[Saved data entries]
^^^^^^^^

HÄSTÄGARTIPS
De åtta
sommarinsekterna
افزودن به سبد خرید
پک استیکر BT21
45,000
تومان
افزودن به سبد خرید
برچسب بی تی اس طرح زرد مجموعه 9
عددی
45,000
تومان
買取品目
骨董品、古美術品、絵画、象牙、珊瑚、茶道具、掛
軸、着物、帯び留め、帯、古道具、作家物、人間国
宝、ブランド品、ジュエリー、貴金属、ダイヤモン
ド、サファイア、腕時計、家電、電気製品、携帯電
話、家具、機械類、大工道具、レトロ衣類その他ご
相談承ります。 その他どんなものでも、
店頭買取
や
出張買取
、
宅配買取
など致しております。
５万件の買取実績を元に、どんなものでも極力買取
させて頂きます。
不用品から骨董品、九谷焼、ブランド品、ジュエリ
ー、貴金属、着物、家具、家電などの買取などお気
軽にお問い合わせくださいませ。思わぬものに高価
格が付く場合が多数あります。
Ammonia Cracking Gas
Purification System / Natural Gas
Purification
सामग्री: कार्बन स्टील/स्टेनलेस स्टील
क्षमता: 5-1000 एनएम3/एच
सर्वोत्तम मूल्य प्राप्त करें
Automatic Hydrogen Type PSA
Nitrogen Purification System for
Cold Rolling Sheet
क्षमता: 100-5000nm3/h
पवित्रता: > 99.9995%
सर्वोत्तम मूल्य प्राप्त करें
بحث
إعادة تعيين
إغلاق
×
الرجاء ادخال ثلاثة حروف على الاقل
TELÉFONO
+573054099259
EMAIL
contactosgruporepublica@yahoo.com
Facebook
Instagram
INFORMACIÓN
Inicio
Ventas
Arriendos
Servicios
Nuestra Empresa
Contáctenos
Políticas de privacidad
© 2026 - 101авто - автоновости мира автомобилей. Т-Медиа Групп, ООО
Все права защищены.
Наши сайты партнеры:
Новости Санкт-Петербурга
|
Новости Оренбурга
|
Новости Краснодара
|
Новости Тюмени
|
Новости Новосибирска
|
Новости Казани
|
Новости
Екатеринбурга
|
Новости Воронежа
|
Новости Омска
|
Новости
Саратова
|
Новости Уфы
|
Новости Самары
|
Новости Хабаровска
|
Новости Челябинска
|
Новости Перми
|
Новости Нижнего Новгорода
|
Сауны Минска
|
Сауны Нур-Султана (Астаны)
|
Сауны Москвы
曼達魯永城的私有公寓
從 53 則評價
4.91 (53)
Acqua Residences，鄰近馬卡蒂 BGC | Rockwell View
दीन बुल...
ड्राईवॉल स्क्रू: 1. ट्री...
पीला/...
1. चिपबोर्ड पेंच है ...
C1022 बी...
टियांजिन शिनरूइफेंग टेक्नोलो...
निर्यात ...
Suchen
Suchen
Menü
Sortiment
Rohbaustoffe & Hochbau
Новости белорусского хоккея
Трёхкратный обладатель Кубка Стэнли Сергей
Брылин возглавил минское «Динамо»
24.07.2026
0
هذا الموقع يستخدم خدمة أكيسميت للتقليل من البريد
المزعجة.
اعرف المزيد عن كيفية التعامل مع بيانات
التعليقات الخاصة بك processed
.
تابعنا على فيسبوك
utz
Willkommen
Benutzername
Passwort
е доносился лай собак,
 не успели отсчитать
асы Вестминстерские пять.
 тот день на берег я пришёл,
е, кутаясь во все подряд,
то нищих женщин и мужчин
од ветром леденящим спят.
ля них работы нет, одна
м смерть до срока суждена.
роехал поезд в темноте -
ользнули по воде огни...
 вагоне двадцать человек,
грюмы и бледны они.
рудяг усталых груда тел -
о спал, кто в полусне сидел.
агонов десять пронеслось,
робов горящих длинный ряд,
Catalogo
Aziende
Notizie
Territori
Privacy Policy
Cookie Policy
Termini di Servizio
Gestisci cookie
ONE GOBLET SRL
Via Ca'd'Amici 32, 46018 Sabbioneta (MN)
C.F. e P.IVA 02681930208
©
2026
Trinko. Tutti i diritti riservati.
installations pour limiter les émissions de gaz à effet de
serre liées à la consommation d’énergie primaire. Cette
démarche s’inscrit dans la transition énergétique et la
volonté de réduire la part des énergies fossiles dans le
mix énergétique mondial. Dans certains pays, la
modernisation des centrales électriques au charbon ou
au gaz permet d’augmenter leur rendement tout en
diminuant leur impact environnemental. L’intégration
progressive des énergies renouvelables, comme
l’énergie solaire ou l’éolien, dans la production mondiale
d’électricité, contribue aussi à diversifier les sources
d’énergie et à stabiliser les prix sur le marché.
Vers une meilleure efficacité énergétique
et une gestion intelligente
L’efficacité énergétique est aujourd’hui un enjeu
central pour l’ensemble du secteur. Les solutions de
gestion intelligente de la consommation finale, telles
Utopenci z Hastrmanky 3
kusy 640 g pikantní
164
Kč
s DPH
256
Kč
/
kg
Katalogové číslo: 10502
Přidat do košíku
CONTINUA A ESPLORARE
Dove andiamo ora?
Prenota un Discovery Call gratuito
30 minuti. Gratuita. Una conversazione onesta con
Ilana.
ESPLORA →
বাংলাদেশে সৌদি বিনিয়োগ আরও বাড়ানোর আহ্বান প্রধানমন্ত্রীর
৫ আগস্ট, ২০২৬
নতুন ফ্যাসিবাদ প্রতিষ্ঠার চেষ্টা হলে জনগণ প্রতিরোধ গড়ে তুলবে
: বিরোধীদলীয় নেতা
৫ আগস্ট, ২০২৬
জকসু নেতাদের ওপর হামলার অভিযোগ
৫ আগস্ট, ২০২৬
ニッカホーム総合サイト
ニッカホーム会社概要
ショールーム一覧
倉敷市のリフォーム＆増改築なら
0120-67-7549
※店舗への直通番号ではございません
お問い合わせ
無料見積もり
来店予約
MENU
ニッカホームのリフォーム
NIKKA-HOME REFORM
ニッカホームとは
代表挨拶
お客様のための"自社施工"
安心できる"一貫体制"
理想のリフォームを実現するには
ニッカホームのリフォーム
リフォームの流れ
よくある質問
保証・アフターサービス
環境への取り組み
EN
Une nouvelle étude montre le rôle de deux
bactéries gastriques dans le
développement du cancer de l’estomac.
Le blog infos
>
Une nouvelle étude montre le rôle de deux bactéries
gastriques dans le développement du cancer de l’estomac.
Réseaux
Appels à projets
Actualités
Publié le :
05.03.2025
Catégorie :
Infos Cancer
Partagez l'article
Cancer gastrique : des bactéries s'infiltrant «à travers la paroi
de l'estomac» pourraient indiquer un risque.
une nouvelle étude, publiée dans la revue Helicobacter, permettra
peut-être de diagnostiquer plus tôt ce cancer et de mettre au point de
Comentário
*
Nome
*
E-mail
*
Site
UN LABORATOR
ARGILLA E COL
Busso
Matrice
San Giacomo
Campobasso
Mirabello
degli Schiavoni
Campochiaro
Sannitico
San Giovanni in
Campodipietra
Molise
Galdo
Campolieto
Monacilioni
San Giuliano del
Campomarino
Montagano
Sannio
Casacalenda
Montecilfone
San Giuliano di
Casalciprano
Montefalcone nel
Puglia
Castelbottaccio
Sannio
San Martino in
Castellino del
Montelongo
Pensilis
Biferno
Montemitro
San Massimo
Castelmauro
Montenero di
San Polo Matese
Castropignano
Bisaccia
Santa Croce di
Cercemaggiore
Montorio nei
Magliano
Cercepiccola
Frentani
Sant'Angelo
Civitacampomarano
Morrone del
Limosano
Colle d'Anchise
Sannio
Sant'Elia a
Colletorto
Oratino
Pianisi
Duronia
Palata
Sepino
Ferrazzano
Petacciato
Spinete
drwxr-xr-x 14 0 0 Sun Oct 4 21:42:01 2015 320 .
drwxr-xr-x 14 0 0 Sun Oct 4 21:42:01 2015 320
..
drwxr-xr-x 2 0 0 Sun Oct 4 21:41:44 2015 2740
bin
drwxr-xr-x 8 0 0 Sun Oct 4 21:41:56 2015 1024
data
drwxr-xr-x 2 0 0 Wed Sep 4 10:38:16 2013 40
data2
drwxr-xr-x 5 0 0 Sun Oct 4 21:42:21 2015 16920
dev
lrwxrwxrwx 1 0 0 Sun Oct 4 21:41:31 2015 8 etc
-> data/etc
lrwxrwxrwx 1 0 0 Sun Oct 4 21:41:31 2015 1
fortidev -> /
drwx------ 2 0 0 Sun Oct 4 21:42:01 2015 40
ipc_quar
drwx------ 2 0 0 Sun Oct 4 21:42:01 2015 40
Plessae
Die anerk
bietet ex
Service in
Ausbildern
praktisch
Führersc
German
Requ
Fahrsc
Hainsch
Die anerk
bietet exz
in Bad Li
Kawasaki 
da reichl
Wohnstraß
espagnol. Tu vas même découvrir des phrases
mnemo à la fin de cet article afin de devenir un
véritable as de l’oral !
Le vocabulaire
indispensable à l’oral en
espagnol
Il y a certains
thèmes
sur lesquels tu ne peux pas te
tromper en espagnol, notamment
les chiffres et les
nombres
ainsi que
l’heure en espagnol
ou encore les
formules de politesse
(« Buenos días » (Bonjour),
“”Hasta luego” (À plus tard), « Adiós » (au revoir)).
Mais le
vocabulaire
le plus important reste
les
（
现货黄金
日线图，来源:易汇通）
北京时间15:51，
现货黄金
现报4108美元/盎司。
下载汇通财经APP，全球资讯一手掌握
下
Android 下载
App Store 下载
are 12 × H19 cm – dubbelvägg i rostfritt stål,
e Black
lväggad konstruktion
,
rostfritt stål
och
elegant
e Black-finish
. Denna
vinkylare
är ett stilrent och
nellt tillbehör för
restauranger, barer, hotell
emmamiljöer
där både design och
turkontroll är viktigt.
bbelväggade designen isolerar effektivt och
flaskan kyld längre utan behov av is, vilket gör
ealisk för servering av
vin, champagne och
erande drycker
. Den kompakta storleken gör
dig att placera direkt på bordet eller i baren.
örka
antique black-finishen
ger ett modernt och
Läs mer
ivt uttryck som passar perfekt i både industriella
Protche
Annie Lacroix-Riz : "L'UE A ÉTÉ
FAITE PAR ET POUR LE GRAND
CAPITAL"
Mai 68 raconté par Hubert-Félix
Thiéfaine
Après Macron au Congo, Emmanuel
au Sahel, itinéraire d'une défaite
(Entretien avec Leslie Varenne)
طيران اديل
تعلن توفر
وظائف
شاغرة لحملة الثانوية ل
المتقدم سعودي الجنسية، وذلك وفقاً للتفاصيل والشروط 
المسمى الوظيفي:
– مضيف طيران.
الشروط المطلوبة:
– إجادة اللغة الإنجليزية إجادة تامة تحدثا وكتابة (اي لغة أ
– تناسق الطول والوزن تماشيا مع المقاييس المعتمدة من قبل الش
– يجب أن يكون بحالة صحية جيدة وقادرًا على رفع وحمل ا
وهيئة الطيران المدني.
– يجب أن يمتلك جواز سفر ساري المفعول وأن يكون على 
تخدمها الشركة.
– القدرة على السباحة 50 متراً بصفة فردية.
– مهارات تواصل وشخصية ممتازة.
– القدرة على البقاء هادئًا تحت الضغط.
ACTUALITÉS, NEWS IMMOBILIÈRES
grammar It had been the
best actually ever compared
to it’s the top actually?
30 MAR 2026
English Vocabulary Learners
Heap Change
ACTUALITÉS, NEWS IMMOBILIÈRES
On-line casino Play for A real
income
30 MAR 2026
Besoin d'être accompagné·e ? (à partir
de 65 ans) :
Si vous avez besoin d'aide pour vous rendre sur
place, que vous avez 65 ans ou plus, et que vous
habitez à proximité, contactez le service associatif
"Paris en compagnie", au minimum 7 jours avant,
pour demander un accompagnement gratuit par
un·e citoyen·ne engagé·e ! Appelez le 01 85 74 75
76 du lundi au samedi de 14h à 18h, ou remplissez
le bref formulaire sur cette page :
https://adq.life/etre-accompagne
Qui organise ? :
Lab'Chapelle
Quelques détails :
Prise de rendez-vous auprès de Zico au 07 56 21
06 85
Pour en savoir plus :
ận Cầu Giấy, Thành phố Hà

^^^^^^^^

■ WHAT YOU HAVE TO DO
Express the part of the rows that opens with the first line and closes with the line containing "話、家具、機械類、大工道具、レトロ衣類その他ご" as a JSON list of strings, one string per line, with blank lines omitted.

■ EXPECTED ANSWER
[
  "HÄSTÄGARTIPS",
  "De åtta",
  "sommarinsekterna",
  "افزودن به سبد خرید",
  "پک استیکر BT21",
  "45,000",
  "تومان",
  "افزودن به سبد خرید",
  "برچسب بی تی اس طرح زرد مجموعه 9",
  "عددی",
  "45,000",
  "تومان",
  "買取品目",
  "骨董品、古美術品、絵画、象牙、珊瑚、茶道具、掛",
  "軸、着物、帯び留め、帯、古道具、作家物、人間国",
  "宝、ブランド品、ジュエリー、貴金属、ダイヤモン",
  "ド、サファイア、腕時計、家電、電気製品、携帯電",
  "話、家具、機械類、大工道具、レトロ衣類その他ご"
]